No cenário 1, é importante resumir claramente o plano para que o paciente e o terapeuta tenham um
bom entendimento. Nesse ponto, podem ser utilizadas as seguintes estratégias:
evocar conversa ativação — “O quanto você está pronto para fazer isso?”;
perguntar sobre compromisso — “É isso o que você pretende fazer?”;
ser mais específico — “Como você pode se preparar?”;
definir uma data — “Quando você pode fazer isso?”;
preparar — “O que seria um primeiro passo?”;
solucionar problemas — “O que poderia dar errado?” “Quais são os possíveis obstáculos ou
dificuldades inesperadas que podem surgir?”.

No Quadro 8, pode-se observar um exemplo de escala para a realização de metas que pode ser
elaborada com o cliente na sessão terapêutica. Coloca-se no valor 0 a situação atual do cliente frente a
cada meta que pretende alcançar e, no valor +3, o resultado ideal. Vai sendo discutida uma escala de
aproximação ou distanciamento quanto à aproximação do resultado ideal

Quadro 8 Fonte: Adaptado de Miller e Rollnick (2013)

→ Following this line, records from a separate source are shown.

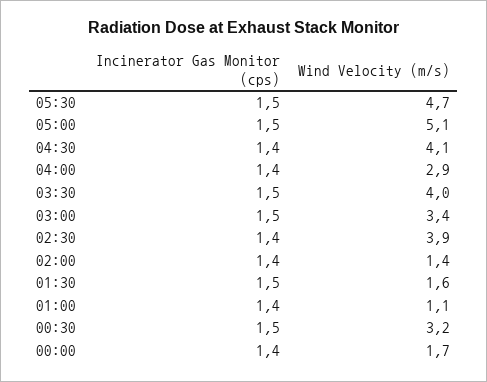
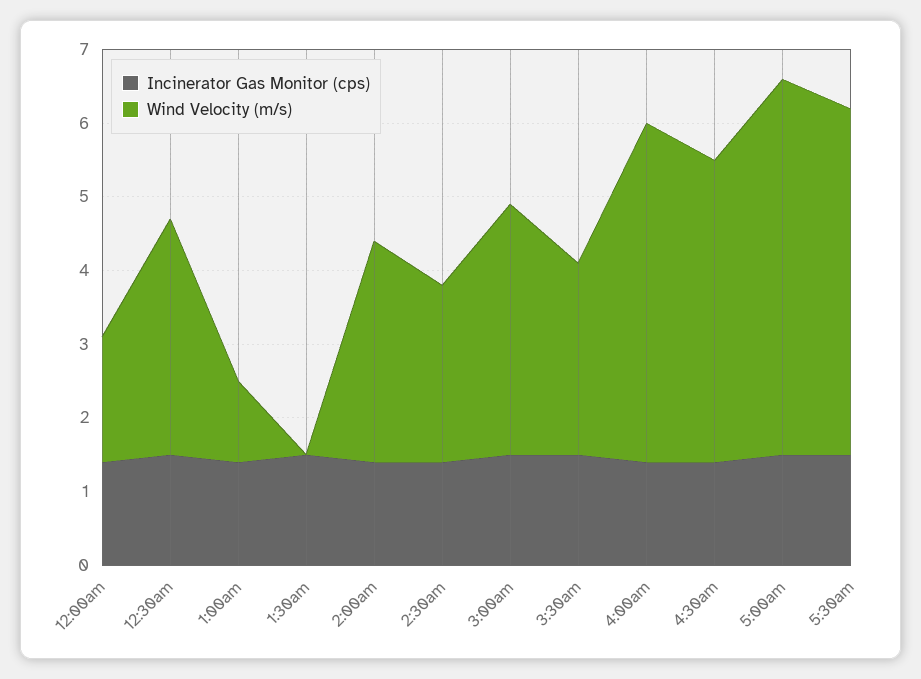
  {
    "Incinerator Gas Monitor (cps)": {
      "05:30": 1.5,
      "05:00": 1.5,
      "04:30": 1.4,
      "04:00": 1.4,
      "03:30": 1.5,
      "03:00": 1.5,
      "02:30": 1.4,
      "02:00": 1.4,
      "01:30": 1.5,
      "01:00": 1.4,
      "00:30": 1.5,
      "00:00": 1.4
    },
    "Wind Velocity (m/s)": {
      "05:30": 4.7,
      "05:00": 5.1,
      "04:30": 4.1,
-     "04:00": 2.9,
+     "04:00": 4.5,
-     "03:30": 4,
+     "03:30": 2.5,
      "03:00": 3.4,
-     "02:30": 3.9,
+     "02:30": 2.5,
-     "02:00": 1.4,
+     "02:00": 3,
-     "01:30": 1.6,
+     "01:30": 0,
      "01:00": 1.1,
      "00:30": 3.2,
      "00:00": 1.7
    }
  }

ESCALA PARA A REALIZAÇÃO DE METAS
Meta 1: Mais exercícios Meta 2: Mais quantidade do Meta 3: Diminuir consumo do
físicos sono álcool
+3 200min ou mais 8–9 horas 0–2 garrafas de cerveja
+2 131–199min 6–7 horas 3–5 garrafas de cerveja
+1 61–130min 4–5 horas 6–13 garrafas de cerveja
0 50–60min (esta semana) 3 horas por noite (esta semana) 14 garrafas de cerveja por semana
-1 31–49min 2 horas 15–16 garrafas de cerveja
-2 11–30min 1 horas 17–18 garrafas de cerveja
-3 10min ou menos 1 horas ou menos 19 garrafas ou mais

No cenário 2, por sua vez, deve-se:


 confirmar a meta e submetas ao longo do caminho e relacionar as opções que estão disponíveis ou
foram discutidas, e, com a autorização do cliente, pode-se oferecer o menu, com base, aqui, no seu
conhecimento, guidelines etc.;
 analisar palpites/preferências do cliente quanto ao melhor caminho a seguir, como, por
exemplo, “Entre estes caminhos diferentes, qual o que é mais atrativo para você? Quais são os
pontos fortes/fracos em cada uma das opções?”;
 resumir o plano e fortalecer o compromisso;
 resolver problemas, levantar quaisquer possíveis obstáculos que possam aparecer e tentar ver
com o cliente como resolvê-los, cuidando para não mudar para um estilo diretivo ou prescritor.

No cenário 3, não existem as opções observadas no cenário 2. A dupla vai colaborar na criação
das opções. Em resumo, a pergunta apresentada a seguir pode ser feita ao cliente:
Terapeuta: “Qual o próximo passo?” Cliente: “Não sei...”
Devem ser geradas alternativas, fazendo o brainstorming tradicional, uma vez que as opções vistas no
cenário 2 não existem aqui. Quando as alternativas surgem, configura o cenário 2. Se der sugestões,
deve-se pedir permissão e dar menu de opções (conjunto de alternativas).
Após as etapas, deve-se prosseguir com os passos do cenário 2, resumindo o plano e avaliando como
resolver possíveis dificuldades com a mudança.
Há uma diferença entre um plano de mudança e um plano de tratamento. O “tratamento”, na maioria
das vezes, representa apenas uma parte do plano de uma pessoa para mudar, e muitas vezes uma
pequena parte. A maioria das mudanças acontece sem qualquer tratamento formal. Um plano de
mudança é mais abrangente, abordando como uma pessoa vai proceder e como a mudança vai caber
em sua vida. Que contribuição (se houver) vai acontecer por meio do tratamento é apenas uma parte da
mudança.

IMPLEMENTAÇÃO DO PLANO DE MUDANÇA


Desenvolver o plano não é o final, mas o início de um processo. A implementação do plano de mudança
envolve não só ter o plano, mas a intenção e o compromisso de seguir em frente, de realizá-lo. O estilo
da EM pode ajudar a fortalecer o compromisso com o plano de mudança e tornar esse compromisso
público, e ter um suporte social e se automonitorar podem reforçar mais as intenções. Se o paciente não
estiver pronto para a ação, não se deve pressionar, mas mostrar-se disponível.